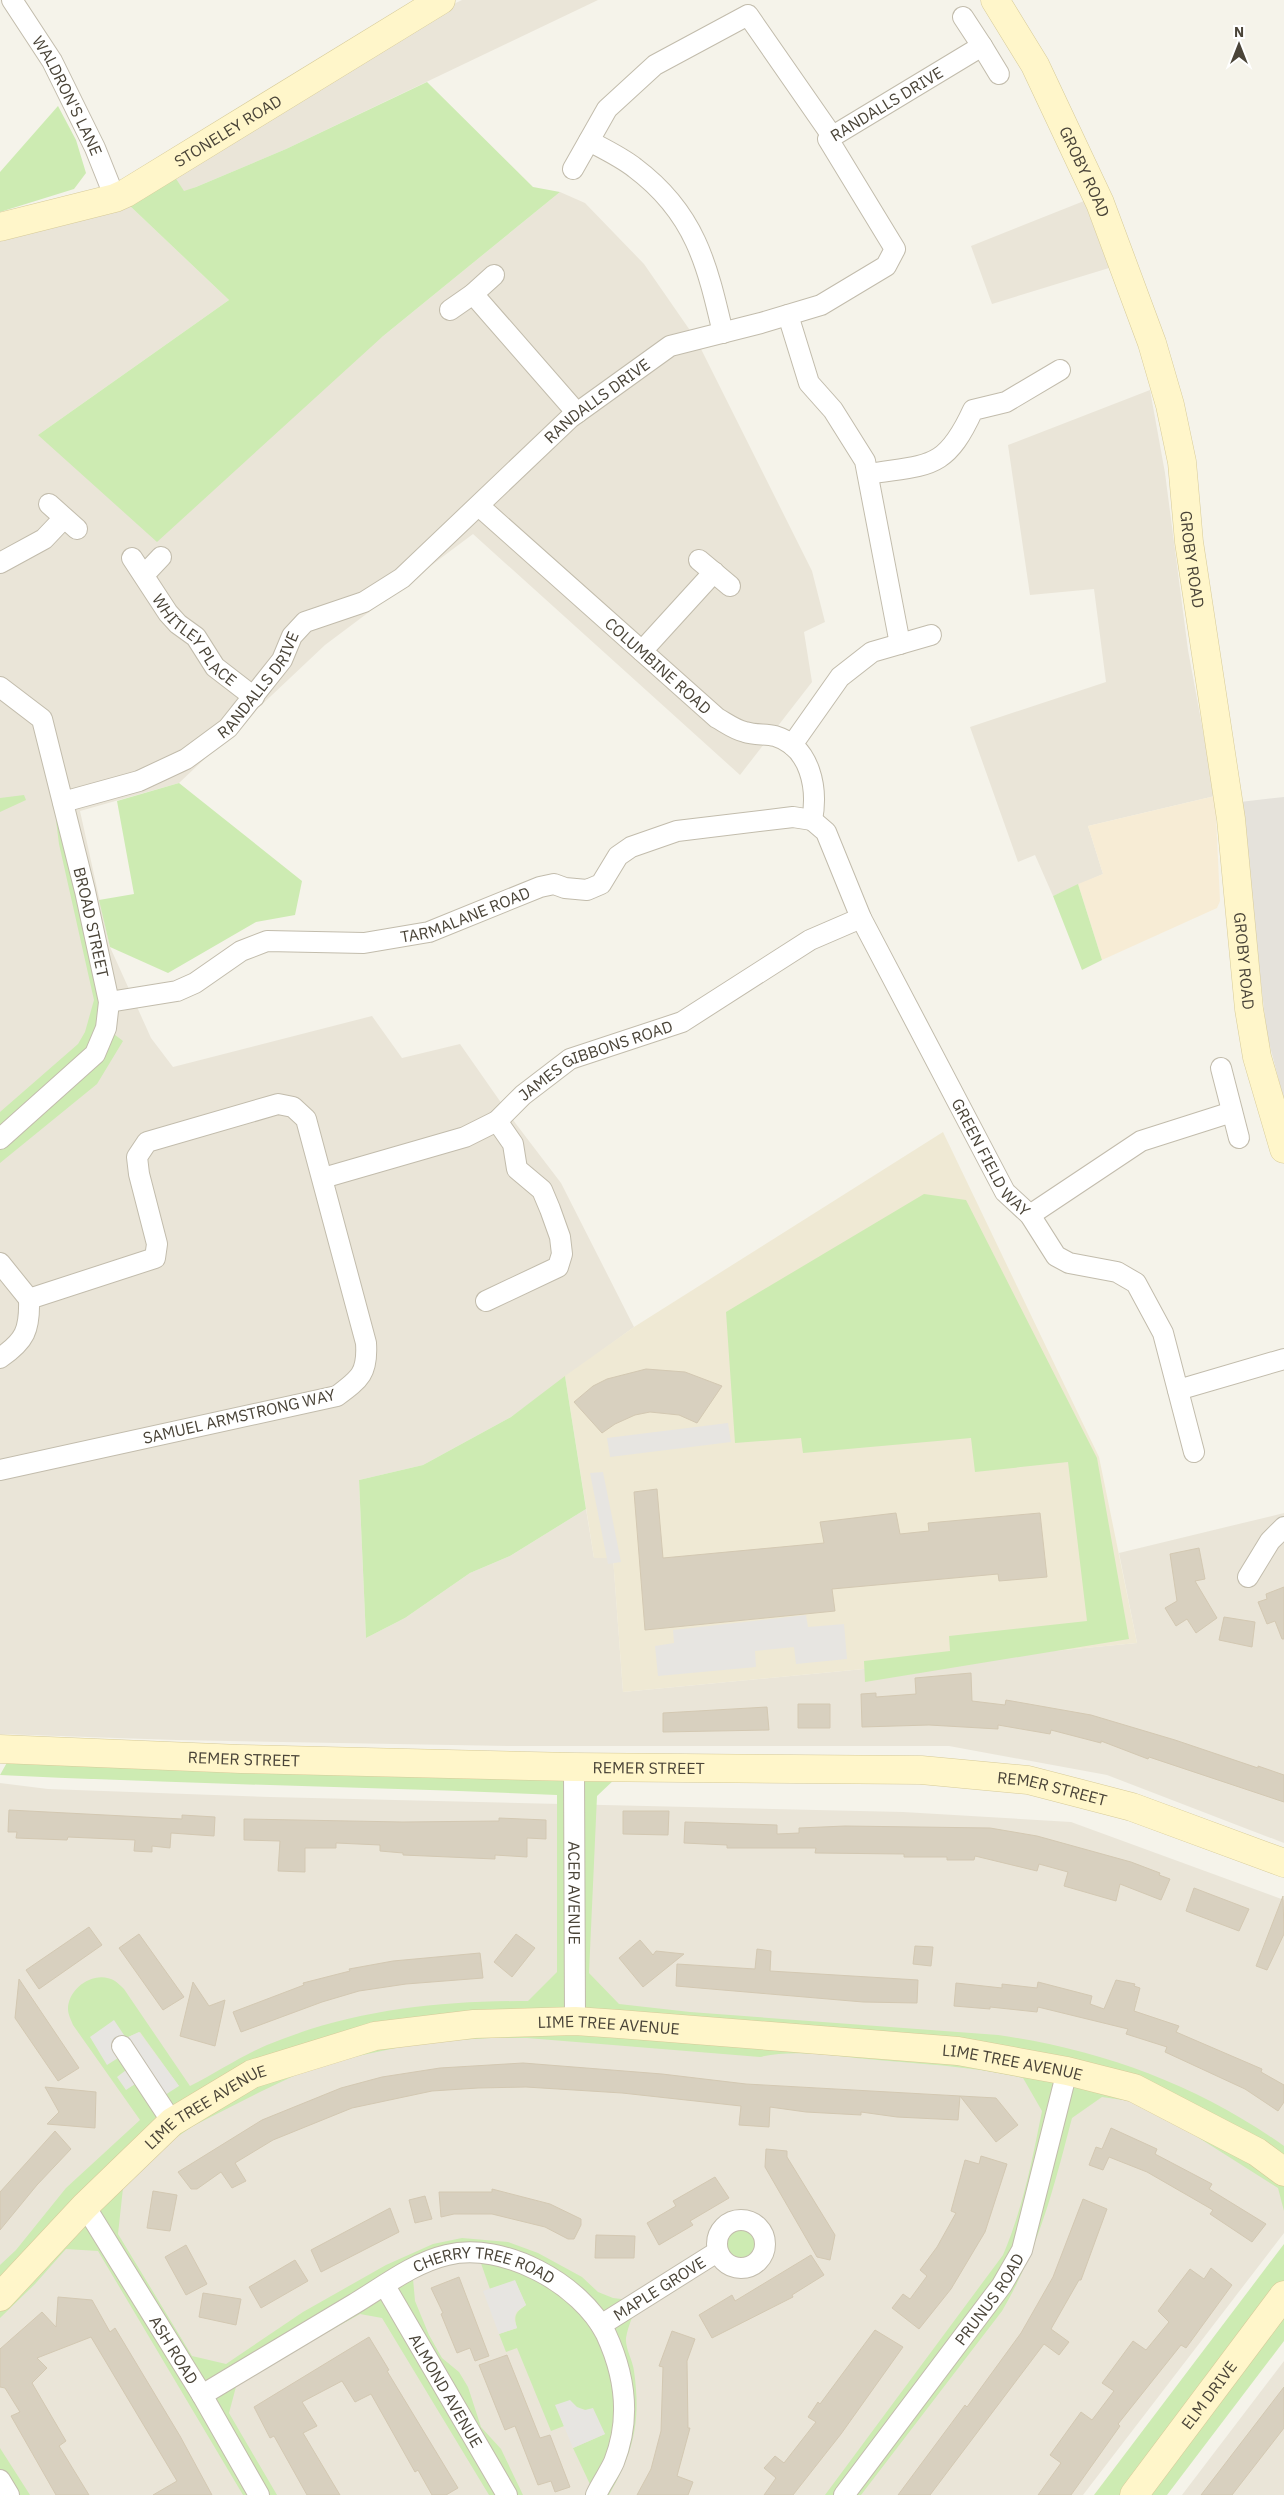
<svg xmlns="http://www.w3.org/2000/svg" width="1284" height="2495" font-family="'IBM Plex Sans',sans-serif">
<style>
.residential{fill:#eae5d8}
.commercial{fill:#f7ecd5}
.industrial{fill:#e5e2db}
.education{fill:#efe9d4}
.green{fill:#cdebb2;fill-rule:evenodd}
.parking{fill:#e7e5e1}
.building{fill:#d8d0bf;stroke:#d3c8b2}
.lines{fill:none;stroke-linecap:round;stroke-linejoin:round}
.street-casing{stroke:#c2bcac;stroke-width:22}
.secondary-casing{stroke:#d7cb99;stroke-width:29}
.street{stroke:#fff;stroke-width:20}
.secondary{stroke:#fff6ca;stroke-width:28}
.labels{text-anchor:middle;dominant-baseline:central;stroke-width:4.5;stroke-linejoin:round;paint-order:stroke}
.street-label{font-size:16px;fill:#4a4438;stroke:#fff}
</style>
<rect width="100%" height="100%" fill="#f5f3ea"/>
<path class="residential" d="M462,0H598L286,149L184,192L175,177L431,15Z
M560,192L585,203L644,264L696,339L812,571L825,622L804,632L812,682L740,775L473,534L325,645L179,783L80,811L110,947L151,1038L173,1067L372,1016L402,1058L460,1044L516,1124L561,1183L634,1327L511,1417L423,1465L359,1480L366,1638L405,1618L470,1573L510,1556L586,1509L594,1558L613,1557L623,1692L1137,1643L1119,1553L1284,1513V1843L1107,1775L949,1746H508L176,1740L0,1734V241L129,205L229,300L38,435L382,337Z
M1084,201L1109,268L992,304L971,246Z
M1150,390L1165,473L1188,650L1215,796L1088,826L1103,874L1053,896L1035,855L1018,862L970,727L1106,682L1094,589L1030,595L1008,445Z
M0,1783L48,1789L270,1797L903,1812L1071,1822L1284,1900V2233L1083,2495H0Z
M1284,2361V2495H1182Z"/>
<path class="commercial" d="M1215,796L1220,901L1217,908L1102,960L1078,884L1103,874L1088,826Z"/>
<path class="industrial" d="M1284,797V1100L1267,1035L1240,802Z"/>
<path class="education" d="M943,1132L1099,1457L1137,1643L623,1692L613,1558H594L565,1376L634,1327Z"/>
<path class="green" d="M427,82L533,187L560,192L382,337L157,542L38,435L229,300L129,205L175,177L184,191L196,187L286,149Z
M58,106L76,140L86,173L74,189L0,212V172Z
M179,783L302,881L295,915L256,922L168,973L110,947L99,900L134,894L117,801Z
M24,795L26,800L0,812V798Z
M67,819L106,1028L123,1041L97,1084L0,1163V1112L78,1044L85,1032L94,1000L59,844L56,820Z
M1078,884L1102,960L1082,970L1053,896Z
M924,1194L966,1200L1097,1458L1129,1639L865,1682L864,1661L950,1651L949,1636L1087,1621L1068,1462L975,1472L971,1438L803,1453L801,1438L735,1443L726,1312Z
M565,1376L586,1509L510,1556L470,1573L405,1618L366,1638L359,1480L423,1465L511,1417Z
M14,1750L616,1778L597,1796L589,1973L619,2004L690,2012L998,2035C1102,2050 1198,2085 1284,2146V2211L1278,2188L1188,2131L1130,2101L1102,2097L1072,2118C1054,2187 1039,2248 1002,2311L861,2495H825L1003,2255C1023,2208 1032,2161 1042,2111L1023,2078C972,2066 919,2064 867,2059C833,2056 794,2049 760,2057L527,2038H491L424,2042L339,2060L302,2072L262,2091L193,2126L161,2148L123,2188L118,2234L192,2356L226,2364L303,2312L386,2265L433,2244L462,2238L508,2242L538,2253L582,2277L598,2292L613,2298L638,2301C634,2313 628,2326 626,2338C625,2348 633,2361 634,2371C641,2421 634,2452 609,2495H595L573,2448L605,2434L585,2410L556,2405L564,2426L551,2431L517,2348L506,2352L499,2334L517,2328C513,2315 516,2312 526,2305L515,2281L490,2289L477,2252L448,2254L413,2279L415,2301L429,2335L442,2358L459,2372L468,2387L481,2427L501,2449L523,2495H489L382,2318L360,2314L237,2383L229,2413L277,2495H243L98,2251L66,2249L35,2284L0,2318V2265L16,2250L66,2188L140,2120L73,2025C71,2020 68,2014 68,2009C68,1988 95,1969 115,1981C118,1983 121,1986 124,1989L190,2086C216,2073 241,2056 267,2045C352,2010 437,2001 528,2001L557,1972V1795C371,1787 186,1784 0,1775ZM140,2032L179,2086L135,2084L125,2089L126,2038Z
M717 2244a24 24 0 1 1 48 0a24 24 0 1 1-48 0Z
M1284,2244V2341L1167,2495H1094Z
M0,2448L30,2495H0Z"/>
<path class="parking" d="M728,1423L731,1442L610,1457L607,1438Z
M603,1472L621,1562L608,1564L590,1473Z
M806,1615L808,1627L844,1624L847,1659L796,1664L794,1647L755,1651L756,1667L658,1676L655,1646L674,1643L673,1630Z
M114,2020L126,2038L139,2032L179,2086L151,2104L135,2084L126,2090L117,2077L134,2064L126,2053L107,2065L90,2037Z
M515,2280L526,2305L516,2312L514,2318L517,2328L499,2334L483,2291Z
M570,2400L577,2407L585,2410L593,2408L605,2434L573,2448L555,2405Z"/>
<path class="building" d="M646,1369L685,1372L722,1386L697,1423L679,1415L650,1412L635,1415L615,1424L602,1433L574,1402L593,1386L607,1379Z
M657,1489L663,1558L824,1543L820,1522L896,1513L900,1534L929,1531L928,1523L1040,1513L1047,1577L999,1581L998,1574L832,1589L835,1611L645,1630L634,1492Z
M1199,1548L1205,1579L1195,1581L1217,1618L1196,1633L1187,1619L1176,1626L1165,1608L1177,1601L1170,1554Z
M1284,1587V1639H1282L1275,1621L1267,1624L1258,1602L1267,1599L1266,1594Z
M1224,1617L1255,1622L1252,1647L1219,1640Z
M971,1673L972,1701L1005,1705L1006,1700L1091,1715L1175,1740L1258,1768V1766L1284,1775V1802L1149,1757L1148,1759L1101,1741V1743L1051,1730L1050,1734L998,1725V1729L929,1725L862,1727L861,1694L876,1693V1697L916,1694L915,1678Z
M798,1704H830V1728H798Z
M767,1707L769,1730L663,1732V1713Z
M9,1810L182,1819V1815L215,1817L214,1836L171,1833L170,1848L152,1846V1852L134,1851L135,1840L68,1837L67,1840L16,1838L17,1832H8Z
M623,1811H669L668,1835L623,1834Z
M499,1818L546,1820V1839L527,1838V1857L495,1855V1859L403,1855V1853L380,1851V1845L336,1843V1848H305V1872L278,1871L280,1841L244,1840V1819L403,1822L499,1821Z
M685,1822L777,1825V1834L799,1833V1828L845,1826L990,1828L1037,1836L1131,1862L1160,1873L1159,1875L1170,1879L1161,1900L1120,1884L1116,1901L1064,1886L1068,1872L1039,1864L1037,1871L975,1856L974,1860H947V1857H904V1854L815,1853L816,1848H727V1845L684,1843Z
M1194,1888L1249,1909L1239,1931L1186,1911Z
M1283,1896L1284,1934L1267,1970L1256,1966Z
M89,1927L102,1945L39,1989L26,1970Z
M139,1934L184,1997L163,2010L119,1948Z
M516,1934L535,1948L512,1977L494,1962Z
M640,1940L653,1955L656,1951L684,1954L643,1987L619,1958Z
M915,1946L933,1947L931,1966L913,1964Z
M757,1949L771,1951L770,1971L918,1980L917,2003L863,2002L676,1986L677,1964L755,1969Z
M480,1953L483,1978L406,1984L359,1991L322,2002L241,2032L233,2012L304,1985L303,1983L350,1971L349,1969L393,1961Z
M19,1979L79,2068L58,2081L15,2018Z
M1116,1980L1135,1984L1134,1986L1140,1988L1134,2011L1179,2026L1176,2032L1262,2069L1261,2072L1284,2085V2102L1278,2111L1245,2089L1165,2052L1167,2047L1126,2034L1128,2029L1038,2007L1037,2012L990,2007V2009L954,2006L956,1983L1002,1988V1984L1037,1988L1038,1982L1092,1996L1090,2004L1104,2009Z
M193,1982L209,2006L225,2000L215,2046L180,2036Z
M523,2063L662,2074L746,2084L996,2098L1018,2125L996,2142L960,2096L958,2120L897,2117L861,2112V2115L806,2112L770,2107L769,2127L739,2125L741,2106L622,2093L526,2087L478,2088L432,2091L352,2108L273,2140L235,2163L246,2181L232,2188L221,2172L197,2189H191L178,2172L262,2120L341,2088L382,2077L440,2068Z
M45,2087L96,2092L95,2128L47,2124L59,2112Z
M1111,2128L1157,2149L1155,2154L1212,2184L1209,2189L1266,2224L1252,2242L1210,2214L1213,2210L1147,2172L1109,2157L1103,2170L1089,2165L1096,2147L1102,2149Z
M55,2131L71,2149L37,2185L0,2230V2192Z
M766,2149L787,2151V2157L835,2235L830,2260L817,2257L765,2167Z
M981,2156L1007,2164L985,2232L951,2289L919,2329L892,2308L903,2294L910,2299L927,2276L920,2270L937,2247L956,2213L951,2211L965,2160L979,2164Z
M715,2177L729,2198L690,2221L693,2225L659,2245L647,2223L676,2206L673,2201Z
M492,2189L550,2204L581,2219V2225L574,2239H568L545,2227L492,2214H454L441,2217L439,2192H492Z
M153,2191L177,2195L170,2231L147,2228Z
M425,2196L432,2219L415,2223L409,2200Z
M1083,2199L1107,2209L1081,2280H1079L1051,2329L1069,2342L1059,2355L1044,2344L930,2495H898L965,2405L967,2407L1021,2333L1053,2277Z
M390,2208L399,2232L321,2272L311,2250Z
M596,2235L635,2236L634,2258H595Z
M186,2245L207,2284L186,2295L165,2257Z
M811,2255L824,2275L792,2295L793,2297L712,2338L699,2315L732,2295L735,2301Z
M295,2260L308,2281L261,2308L249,2287Z
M1211,2268L1232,2285L1186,2348L1181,2345L1118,2424L1120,2426L1071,2495H1038L1061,2463L1050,2455L1081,2412L1092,2420L1114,2391L1102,2383L1133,2341L1146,2350L1169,2322L1158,2311L1180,2282L1190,2269L1204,2279Z
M459,2277L489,2356L475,2361L470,2348L457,2353L441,2314L443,2313L431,2288Z
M203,2293L241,2299L236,2325L199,2317Z
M58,2297L92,2300L110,2332L115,2328L180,2436L212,2495H153L177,2481L91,2337L37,2358L47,2368L32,2383L66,2441L59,2446L89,2495H56L11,2416L20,2412L5,2388L0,2387V2349L42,2312L56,2327Z
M875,2330L903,2347L841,2434L793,2495H764L776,2478L764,2468L775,2456L784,2463L816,2422L808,2417L818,2402L820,2404Z
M672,2331L695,2339L687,2361L688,2428H690L677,2476L693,2482L688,2495H637L651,2469L661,2431L663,2367L659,2366Z
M369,2337L389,2370L387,2371L458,2488L446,2495H432L418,2470L415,2472L371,2394L355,2402L342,2381L302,2402L317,2426L303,2433L340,2495H307L274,2436L270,2438L254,2407Z
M507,2355L540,2438L550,2435L570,2487L555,2492L551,2481L538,2485L515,2426L505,2430L479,2365Z
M1284,2387V2428L1232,2495H1201Z"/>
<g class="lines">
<defs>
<g id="street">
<path id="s1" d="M12,0L52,61L95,148L115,198"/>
<path d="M982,46L999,74"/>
<path d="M589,141C604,149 621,157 635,168C695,213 707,264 723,333"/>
<path d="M573,169L607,109L655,65L748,15L832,136"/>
<path d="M473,294L577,413"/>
<path d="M450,310L473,294L494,275"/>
<path d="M788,315L809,383L833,410L865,461L900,644"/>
<path d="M868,474C929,464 945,471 973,410L1006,402L1060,370"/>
<path d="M49,504L77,529"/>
<path id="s2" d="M479,506L717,718C726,723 735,730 745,732C754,735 765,734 775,736C811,747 818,789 812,820"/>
<path id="s3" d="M132,558L168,613L178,624L196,637L215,667L254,697"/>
<path d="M699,560L730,586"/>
<path d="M0,563L44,539L64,518"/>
<path d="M144,575L161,557"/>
<path d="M642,651L714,572"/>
<path id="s4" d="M0,687L42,719L85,891L109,1002L106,1028L95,1054L0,1139"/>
<path d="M792,745L840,677L872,652L931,635"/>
<path id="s5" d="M63,802L139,781L186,759L228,728L282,660L292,636L305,622L364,602L402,578L570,418L670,346L761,323L821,305L886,266L895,249L828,139L982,46L963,17"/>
<path id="s6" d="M812,820L826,832L861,918L1005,1192L1030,1215L1056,1256L1069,1263L1117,1272L1136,1283L1163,1333L1194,1452"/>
<path id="s7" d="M109,1002L177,991L195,983L241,951L267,941L364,943L429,932L540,887L554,884L565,888L587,890L601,884L618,856L631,847L677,831L793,817L812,820"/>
<path d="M1221,1068L1239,1138"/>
<path id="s8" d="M323,1178L465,1137L497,1121L523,1095L570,1059L682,1022L810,940L861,918"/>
<path d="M1030,1215L1141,1141L1232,1112"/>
<path d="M0,1263L29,1299"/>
<path d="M486,1301L558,1267L562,1254L560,1237L550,1209L542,1190L517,1169L513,1144L497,1121"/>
<path d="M0,1358C25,1341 30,1330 29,1299L155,1258L157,1244L139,1174L137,1157L147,1142L278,1104L293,1107L306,1119L366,1343C368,1373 360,1379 337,1396L0,1470"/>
<path d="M1178,1390L1284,1359"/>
<path d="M1248,1577L1270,1541L1284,1527"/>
<path id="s9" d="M574,1767L575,2021"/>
<path d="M122,2046L172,2122"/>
<path id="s10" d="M85,2206L202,2395L259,2495"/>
<circle cx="741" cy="2244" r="24"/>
<path id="s11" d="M385,2286L507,2495"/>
<path id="s12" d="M601,2325L717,2252"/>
<path id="s13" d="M202,2395C253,2365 303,2334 354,2304C384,2286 413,2263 447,2255C503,2241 581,2284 606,2334C625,2375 631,2419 614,2462C609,2473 601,2484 596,2495"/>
<path d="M0,2480L9,2495"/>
<path id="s14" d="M844,2495L1002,2285L1022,2250L1067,2071"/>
</g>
<g id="secondary">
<path id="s15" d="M995,0L1035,65L1100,203L1152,343L1170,405L1182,462L1189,542L1231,819L1249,1009L1257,1057L1284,1149"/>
<path id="s16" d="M0,227L115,198L126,193L441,0"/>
<path id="s17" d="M0,1749L241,1759L574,1767L921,1770L1028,1780L1132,1807L1284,1863"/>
<path id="s18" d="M0,2297L85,2206L172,2122L252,2074L375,2036L474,2024L575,2021L619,2024L958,2051L1067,2071L1134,2088L1257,2152L1284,2172"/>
<path id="s19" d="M1134,2495L1284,2295"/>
</g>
</defs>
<use href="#street" class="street-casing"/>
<use href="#secondary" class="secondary-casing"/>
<use href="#street" class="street"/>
<use href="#secondary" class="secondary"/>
</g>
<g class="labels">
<g class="street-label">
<text stroke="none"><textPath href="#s1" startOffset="111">WALDRON'S LANE</textPath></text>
<text stroke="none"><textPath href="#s5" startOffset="1226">RANDALLS DRIVE</textPath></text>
<text stroke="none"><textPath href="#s16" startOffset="250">STONELEY ROAD</textPath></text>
<text stroke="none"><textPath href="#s15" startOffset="194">GROBY ROAD</textPath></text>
<text stroke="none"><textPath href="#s5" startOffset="686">RANDALLS DRIVE</textPath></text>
<text stroke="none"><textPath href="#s15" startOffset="599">GROBY ROAD</textPath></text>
<text stroke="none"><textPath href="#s3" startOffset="104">WHITLEY PLACE</textPath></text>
<text stroke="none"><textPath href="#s2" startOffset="240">COLUMBINE ROAD</textPath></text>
<text stroke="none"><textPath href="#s5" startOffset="236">RANDALLS DRIVE</textPath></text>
<text stroke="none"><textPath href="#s7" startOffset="375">TARMALANE ROAD</textPath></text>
<text stroke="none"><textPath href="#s4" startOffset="262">BROAD STREET</textPath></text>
<text stroke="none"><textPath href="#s15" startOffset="1004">GROBY ROAD</textPath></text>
<text stroke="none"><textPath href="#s8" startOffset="302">JAMES GIBBONS ROAD</textPath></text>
<text stroke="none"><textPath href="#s6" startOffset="384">GREEN FIELD WAY</textPath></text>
<text transform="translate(239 1416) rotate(-13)">SAMUEL ARMSTRONG WAY</text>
<text stroke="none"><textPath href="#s17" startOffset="244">REMER STREET</textPath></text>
<text stroke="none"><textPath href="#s17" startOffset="649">REMER STREET</textPath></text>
<text stroke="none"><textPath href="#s17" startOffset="1054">REMER STREET</textPath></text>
<text stroke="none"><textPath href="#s9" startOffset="126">ACER AVENUE</textPath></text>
<text stroke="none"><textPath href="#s18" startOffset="702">LIME TREE AVENUE</textPath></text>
<text stroke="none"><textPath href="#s18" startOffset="1108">LIME TREE AVENUE</textPath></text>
<text stroke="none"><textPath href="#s18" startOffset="282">LIME TREE AVENUE</textPath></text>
<text stroke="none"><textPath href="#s13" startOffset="321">CHERRY TREE ROAD</textPath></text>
<text stroke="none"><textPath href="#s12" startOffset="69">MAPLE GROVE</textPath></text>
<text stroke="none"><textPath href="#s14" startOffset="244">PRUNUS ROAD</textPath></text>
<text stroke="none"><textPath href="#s10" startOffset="169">ASH ROAD</textPath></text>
<text stroke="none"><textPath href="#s11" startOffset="121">ALMOND AVENUE</textPath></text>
<text stroke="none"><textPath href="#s19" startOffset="125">ELM DRIVE</textPath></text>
</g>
</g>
<g transform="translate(1239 45)" stroke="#ffffff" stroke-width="4" paint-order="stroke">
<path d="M0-4L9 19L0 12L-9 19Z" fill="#4a4438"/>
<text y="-8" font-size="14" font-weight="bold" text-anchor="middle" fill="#4a4438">N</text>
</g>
</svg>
--*--
### EXERCISE PROMPT:
Copy every line of the data above in which the string "lines" appears.

### SOLUTION FOR THIS TASK:
.lines{fill:none;stroke-linecap:round;stroke-linejoin:round}
<g class="lines">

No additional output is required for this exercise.